• [Direction]:
Please write out the data below, word for word, from the line with "kingdom: Fungi" up to and including the line with "genus: Smaragdia".

• [Data provided]:
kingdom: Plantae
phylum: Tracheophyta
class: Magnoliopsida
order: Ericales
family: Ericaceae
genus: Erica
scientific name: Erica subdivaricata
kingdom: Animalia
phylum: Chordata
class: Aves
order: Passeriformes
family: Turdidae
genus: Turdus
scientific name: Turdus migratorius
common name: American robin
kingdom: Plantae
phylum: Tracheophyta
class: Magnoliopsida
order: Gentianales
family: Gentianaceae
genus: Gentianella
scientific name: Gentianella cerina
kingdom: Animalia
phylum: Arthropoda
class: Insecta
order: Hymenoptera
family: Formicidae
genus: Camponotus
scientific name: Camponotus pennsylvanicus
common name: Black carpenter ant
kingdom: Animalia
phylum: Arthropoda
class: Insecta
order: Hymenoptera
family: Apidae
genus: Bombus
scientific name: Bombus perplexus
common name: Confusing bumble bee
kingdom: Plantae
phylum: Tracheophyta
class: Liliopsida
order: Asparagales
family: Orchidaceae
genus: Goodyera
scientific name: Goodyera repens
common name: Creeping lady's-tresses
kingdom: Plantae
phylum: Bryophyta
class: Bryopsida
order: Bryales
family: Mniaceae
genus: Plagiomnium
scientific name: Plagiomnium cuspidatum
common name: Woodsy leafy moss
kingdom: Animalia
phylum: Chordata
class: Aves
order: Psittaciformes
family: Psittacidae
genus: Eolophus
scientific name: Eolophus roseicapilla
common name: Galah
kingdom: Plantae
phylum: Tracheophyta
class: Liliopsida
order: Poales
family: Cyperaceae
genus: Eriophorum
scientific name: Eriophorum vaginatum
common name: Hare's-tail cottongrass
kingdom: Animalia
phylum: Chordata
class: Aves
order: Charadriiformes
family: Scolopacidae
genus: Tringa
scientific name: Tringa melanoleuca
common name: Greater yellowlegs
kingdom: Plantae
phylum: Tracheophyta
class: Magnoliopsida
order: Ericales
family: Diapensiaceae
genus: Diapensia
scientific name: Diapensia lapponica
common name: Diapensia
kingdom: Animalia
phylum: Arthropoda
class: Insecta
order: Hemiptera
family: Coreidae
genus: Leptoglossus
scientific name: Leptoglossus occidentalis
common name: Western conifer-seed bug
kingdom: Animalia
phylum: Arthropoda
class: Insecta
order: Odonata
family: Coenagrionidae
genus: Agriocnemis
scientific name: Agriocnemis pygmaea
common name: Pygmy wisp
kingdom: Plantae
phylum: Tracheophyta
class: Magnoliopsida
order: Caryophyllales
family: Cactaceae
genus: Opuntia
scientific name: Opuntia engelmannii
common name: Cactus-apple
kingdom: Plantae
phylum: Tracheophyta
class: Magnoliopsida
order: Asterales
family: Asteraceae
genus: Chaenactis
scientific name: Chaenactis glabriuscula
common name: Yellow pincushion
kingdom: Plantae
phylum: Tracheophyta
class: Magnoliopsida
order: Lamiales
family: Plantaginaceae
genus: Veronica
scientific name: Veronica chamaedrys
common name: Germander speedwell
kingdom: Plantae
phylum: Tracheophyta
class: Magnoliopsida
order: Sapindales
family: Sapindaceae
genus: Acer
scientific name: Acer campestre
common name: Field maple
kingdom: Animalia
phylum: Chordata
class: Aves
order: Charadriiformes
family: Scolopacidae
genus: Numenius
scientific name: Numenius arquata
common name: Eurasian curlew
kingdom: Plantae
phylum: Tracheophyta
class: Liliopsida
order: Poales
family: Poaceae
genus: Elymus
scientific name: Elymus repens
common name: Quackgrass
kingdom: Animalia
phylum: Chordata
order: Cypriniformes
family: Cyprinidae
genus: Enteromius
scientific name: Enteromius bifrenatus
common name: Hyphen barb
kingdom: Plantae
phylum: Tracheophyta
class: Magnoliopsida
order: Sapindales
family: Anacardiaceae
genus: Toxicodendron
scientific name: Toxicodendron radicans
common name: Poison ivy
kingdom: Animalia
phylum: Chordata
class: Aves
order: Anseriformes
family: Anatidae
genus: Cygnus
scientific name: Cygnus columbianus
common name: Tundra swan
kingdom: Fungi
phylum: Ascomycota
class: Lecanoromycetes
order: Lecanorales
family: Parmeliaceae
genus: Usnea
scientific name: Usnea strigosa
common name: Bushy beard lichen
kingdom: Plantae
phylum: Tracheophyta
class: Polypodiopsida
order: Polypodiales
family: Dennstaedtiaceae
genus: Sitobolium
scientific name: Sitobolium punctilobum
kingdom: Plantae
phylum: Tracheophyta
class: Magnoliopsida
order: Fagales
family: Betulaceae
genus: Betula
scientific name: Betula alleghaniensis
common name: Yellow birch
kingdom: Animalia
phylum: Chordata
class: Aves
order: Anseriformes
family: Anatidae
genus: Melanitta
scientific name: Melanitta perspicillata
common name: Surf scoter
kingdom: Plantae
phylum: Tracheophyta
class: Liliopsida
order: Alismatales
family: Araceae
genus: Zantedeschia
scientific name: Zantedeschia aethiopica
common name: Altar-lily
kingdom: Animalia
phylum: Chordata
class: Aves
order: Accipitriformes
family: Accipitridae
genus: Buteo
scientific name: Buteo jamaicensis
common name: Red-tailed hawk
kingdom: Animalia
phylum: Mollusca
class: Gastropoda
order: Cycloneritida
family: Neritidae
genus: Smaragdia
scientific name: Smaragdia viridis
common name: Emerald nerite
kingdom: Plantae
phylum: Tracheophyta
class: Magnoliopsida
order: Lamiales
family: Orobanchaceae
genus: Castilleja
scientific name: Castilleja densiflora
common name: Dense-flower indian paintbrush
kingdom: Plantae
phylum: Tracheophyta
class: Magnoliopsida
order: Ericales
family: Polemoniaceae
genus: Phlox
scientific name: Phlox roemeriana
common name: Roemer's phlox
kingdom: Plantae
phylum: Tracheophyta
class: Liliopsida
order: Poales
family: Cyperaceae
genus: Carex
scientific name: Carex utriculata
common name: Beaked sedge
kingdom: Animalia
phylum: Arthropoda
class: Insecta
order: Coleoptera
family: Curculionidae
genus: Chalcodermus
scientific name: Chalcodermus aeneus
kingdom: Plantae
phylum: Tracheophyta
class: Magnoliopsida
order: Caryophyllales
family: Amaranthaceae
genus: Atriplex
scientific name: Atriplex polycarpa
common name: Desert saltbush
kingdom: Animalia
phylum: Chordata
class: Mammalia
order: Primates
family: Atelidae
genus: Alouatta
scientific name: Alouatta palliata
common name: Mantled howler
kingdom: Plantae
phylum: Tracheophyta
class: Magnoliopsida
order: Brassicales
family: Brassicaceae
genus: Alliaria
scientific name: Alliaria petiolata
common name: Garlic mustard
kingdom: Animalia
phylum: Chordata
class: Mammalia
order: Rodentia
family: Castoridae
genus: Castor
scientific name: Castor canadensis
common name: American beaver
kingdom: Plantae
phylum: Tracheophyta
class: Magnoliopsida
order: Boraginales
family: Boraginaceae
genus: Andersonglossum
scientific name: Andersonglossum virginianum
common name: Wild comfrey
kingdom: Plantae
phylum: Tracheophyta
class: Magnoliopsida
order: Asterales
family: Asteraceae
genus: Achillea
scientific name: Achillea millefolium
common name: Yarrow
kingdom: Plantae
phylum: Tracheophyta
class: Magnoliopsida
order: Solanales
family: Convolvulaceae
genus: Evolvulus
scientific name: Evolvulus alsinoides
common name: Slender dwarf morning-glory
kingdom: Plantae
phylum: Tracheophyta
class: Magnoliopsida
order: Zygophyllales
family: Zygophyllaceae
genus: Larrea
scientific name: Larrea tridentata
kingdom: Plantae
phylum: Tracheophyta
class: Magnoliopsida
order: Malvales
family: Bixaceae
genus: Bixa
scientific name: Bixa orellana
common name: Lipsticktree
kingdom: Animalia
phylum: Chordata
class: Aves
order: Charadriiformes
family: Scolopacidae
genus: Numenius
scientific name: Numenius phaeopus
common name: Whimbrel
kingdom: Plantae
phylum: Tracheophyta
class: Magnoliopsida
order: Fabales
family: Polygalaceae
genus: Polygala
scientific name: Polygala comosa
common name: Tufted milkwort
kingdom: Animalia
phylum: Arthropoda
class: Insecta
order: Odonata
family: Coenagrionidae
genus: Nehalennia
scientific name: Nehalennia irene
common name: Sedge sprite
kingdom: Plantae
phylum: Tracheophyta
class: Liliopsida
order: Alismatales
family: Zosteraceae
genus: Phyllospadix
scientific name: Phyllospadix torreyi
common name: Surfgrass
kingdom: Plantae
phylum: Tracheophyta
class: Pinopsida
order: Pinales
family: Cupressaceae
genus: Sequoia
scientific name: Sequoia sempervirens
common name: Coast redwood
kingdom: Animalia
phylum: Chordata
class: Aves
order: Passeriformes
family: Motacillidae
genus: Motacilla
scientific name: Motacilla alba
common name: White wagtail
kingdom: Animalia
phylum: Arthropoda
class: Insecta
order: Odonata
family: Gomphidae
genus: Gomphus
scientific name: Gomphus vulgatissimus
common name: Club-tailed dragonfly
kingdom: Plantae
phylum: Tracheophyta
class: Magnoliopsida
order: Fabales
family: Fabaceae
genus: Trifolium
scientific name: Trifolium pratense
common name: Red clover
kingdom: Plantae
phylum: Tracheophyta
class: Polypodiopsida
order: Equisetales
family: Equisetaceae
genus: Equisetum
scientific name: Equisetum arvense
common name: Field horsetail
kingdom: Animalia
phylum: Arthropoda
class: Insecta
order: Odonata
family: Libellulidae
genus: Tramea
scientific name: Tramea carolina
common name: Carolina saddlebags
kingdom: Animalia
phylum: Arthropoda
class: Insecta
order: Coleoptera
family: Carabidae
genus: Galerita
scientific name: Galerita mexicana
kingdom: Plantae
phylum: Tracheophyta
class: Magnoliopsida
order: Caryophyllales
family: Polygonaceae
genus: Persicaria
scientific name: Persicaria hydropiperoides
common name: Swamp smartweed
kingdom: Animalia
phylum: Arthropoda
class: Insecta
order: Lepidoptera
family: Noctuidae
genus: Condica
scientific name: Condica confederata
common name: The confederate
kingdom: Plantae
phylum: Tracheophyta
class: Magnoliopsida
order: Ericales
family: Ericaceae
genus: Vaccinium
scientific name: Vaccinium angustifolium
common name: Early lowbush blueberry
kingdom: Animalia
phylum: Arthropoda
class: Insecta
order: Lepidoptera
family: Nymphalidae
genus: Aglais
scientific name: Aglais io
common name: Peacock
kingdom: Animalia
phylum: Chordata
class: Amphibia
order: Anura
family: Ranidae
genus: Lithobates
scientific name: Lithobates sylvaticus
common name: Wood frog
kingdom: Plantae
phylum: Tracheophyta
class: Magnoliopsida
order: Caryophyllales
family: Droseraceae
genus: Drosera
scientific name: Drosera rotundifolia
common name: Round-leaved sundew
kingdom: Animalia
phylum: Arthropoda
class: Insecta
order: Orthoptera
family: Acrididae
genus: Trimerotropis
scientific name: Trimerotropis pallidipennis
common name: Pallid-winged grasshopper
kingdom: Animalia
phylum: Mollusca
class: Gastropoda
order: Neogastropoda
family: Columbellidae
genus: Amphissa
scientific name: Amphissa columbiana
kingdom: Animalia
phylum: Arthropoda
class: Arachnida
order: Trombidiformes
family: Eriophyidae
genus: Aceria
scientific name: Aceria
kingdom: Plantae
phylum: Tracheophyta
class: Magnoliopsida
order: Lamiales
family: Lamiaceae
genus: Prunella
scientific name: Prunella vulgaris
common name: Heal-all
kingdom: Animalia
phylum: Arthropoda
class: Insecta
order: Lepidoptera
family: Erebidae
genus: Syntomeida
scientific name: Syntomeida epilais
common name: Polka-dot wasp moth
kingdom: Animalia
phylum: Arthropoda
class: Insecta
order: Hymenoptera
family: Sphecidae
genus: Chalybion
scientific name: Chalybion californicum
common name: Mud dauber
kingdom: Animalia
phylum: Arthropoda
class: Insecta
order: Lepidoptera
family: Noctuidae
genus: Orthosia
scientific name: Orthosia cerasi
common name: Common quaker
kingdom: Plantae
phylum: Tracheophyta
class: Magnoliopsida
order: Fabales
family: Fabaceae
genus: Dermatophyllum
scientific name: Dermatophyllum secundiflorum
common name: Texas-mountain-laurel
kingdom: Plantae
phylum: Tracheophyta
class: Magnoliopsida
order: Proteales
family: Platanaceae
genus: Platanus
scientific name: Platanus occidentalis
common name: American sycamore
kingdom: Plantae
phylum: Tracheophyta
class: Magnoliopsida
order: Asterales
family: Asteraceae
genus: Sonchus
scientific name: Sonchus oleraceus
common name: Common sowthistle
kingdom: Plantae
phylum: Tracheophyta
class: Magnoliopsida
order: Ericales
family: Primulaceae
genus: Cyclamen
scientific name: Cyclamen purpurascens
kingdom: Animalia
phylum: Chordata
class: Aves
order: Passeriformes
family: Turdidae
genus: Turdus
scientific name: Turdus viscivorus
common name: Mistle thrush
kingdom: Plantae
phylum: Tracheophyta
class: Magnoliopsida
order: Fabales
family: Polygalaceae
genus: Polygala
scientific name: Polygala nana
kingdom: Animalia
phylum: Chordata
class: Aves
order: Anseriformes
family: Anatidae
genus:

• [Correct result]:
kingdom: Fungi
phylum: Ascomycota
class: Lecanoromycetes
order: Lecanorales
family: Parmeliaceae
genus: Usnea
scientific name: Usnea strigosa
common name: Bushy beard lichen
kingdom: Plantae
phylum: Tracheophyta
class: Polypodiopsida
order: Polypodiales
family: Dennstaedtiaceae
genus: Sitobolium
scientific name: Sitobolium punctilobum
kingdom: Plantae
phylum: Tracheophyta
class: Magnoliopsida
order: Fagales
family: Betulaceae
genus: Betula
scientific name: Betula alleghaniensis
common name: Yellow birch
kingdom: Animalia
phylum: Chordata
class: Aves
order: Anseriformes
family: Anatidae
genus: Melanitta
scientific name: Melanitta perspicillata
common name: Surf scoter
kingdom: Plantae
phylum: Tracheophyta
class: Liliopsida
order: Alismatales
family: Araceae
genus: Zantedeschia
scientific name: Zantedeschia aethiopica
common name: Altar-lily
kingdom: Animalia
phylum: Chordata
class: Aves
order: Accipitriformes
family: Accipitridae
genus: Buteo
scientific name: Buteo jamaicensis
common name: Red-tailed hawk
kingdom: Animalia
phylum: Mollusca
class: Gastropoda
order: Cycloneritida
family: Neritidae
genus: Smaragdia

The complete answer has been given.